___ EXCERPTED RECORDS
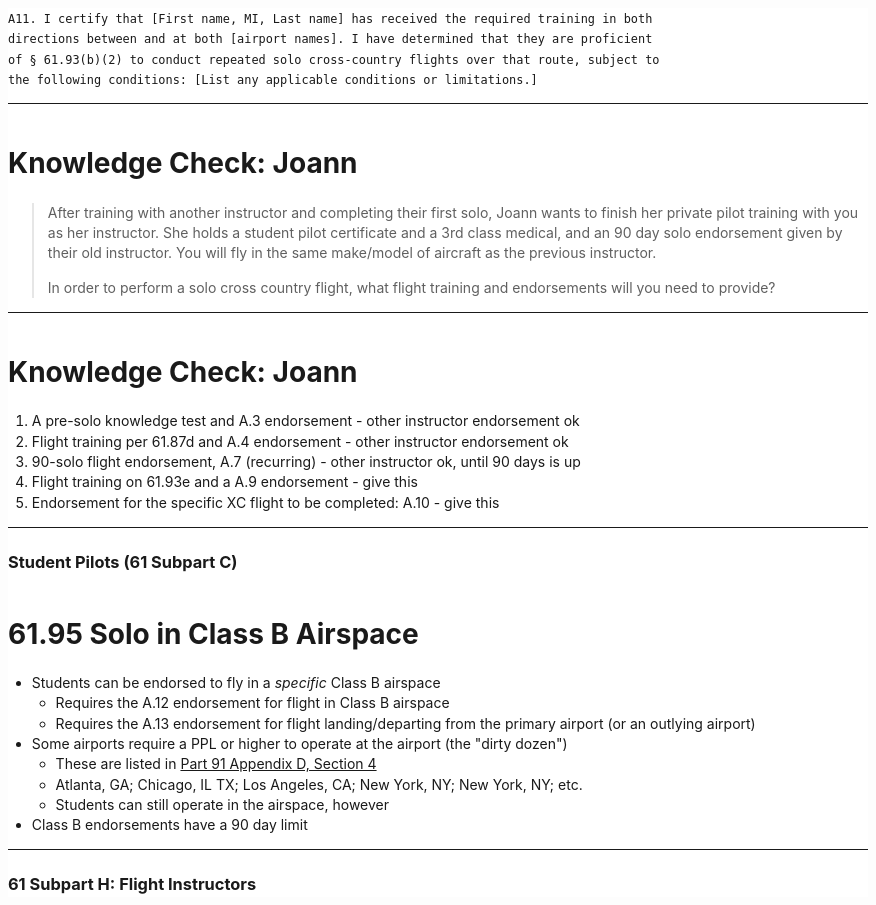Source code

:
 ```
A11. I certify that [First name, MI, Last name] has received the required training in both
directions between and at both [airport names]. I have determined that they are proficient
of § 61.93(b)(2) to conduct repeated solo cross-country flights over that route, subject to
the following conditions: [List any applicable conditions or limitations.]
```

---

# Knowledge Check: Joann

> After training with another instructor and completing their first solo, Joann wants to finish her private pilot training with you as her instructor. She holds a student pilot certificate and a 3rd class medical, and an 90 day solo endorsement given by their old instructor. You will fly in the same make/model of aircraft as the previous instructor.
>
> In order to perform a solo cross country flight, what flight training and endorsements will you need to provide?

---

# Knowledge Check: Joann

1. A pre-solo knowledge test and A.3 endorsement - other instructor endorsement ok
2. Flight training per 61.87d and A.4 endorsement - other instructor endorsement ok
3. 90-solo flight endorsement, A.7 (recurring) - other instructor ok, until 90 days is up
4. Flight training on 61.93e and a A.9 endorsement - give this
5. Endorsement for the specific XC flight to be completed: A.10 - give this

---

### Student Pilots (61 Subpart C)

# 61.95 Solo in Class B Airspace

- Students can be endorsed to fly in a _specific_ Class B airspace
  - Requires the A.12 endorsement for flight in Class B airspace
  - Requires the A.13 endorsement for flight landing/departing from the primary airport (or an outlying airport)
- Some airports require a PPL or higher to operate at the airport (the "dirty dozen")
  - These are listed in [Part 91 Appendix D, Section 4](<https://www.ecfr.gov/current/title-14/part-91#p-Appendix-D-to-Part-91(Section 1.)(Section%204)>)
  - Atlanta, GA; Chicago, IL TX; Los Angeles, CA; New York, NY; New York, NY; etc.
  - Students can still operate in the airspace, however
- Class B endorsements have a 90 day limit

---

### 61 Subpart H: Flight Instructors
______
> _REQUIRED ACTION_: Where does the string "cross" appear in the records above? Return every line that holds it.

> _ANSWER AREA_:
of § 61.93(b)(2) to conduct repeated solo cross-country flights over that route, subject to
> In order to perform a solo cross country flight, what flight training and endorsements will you need to provide?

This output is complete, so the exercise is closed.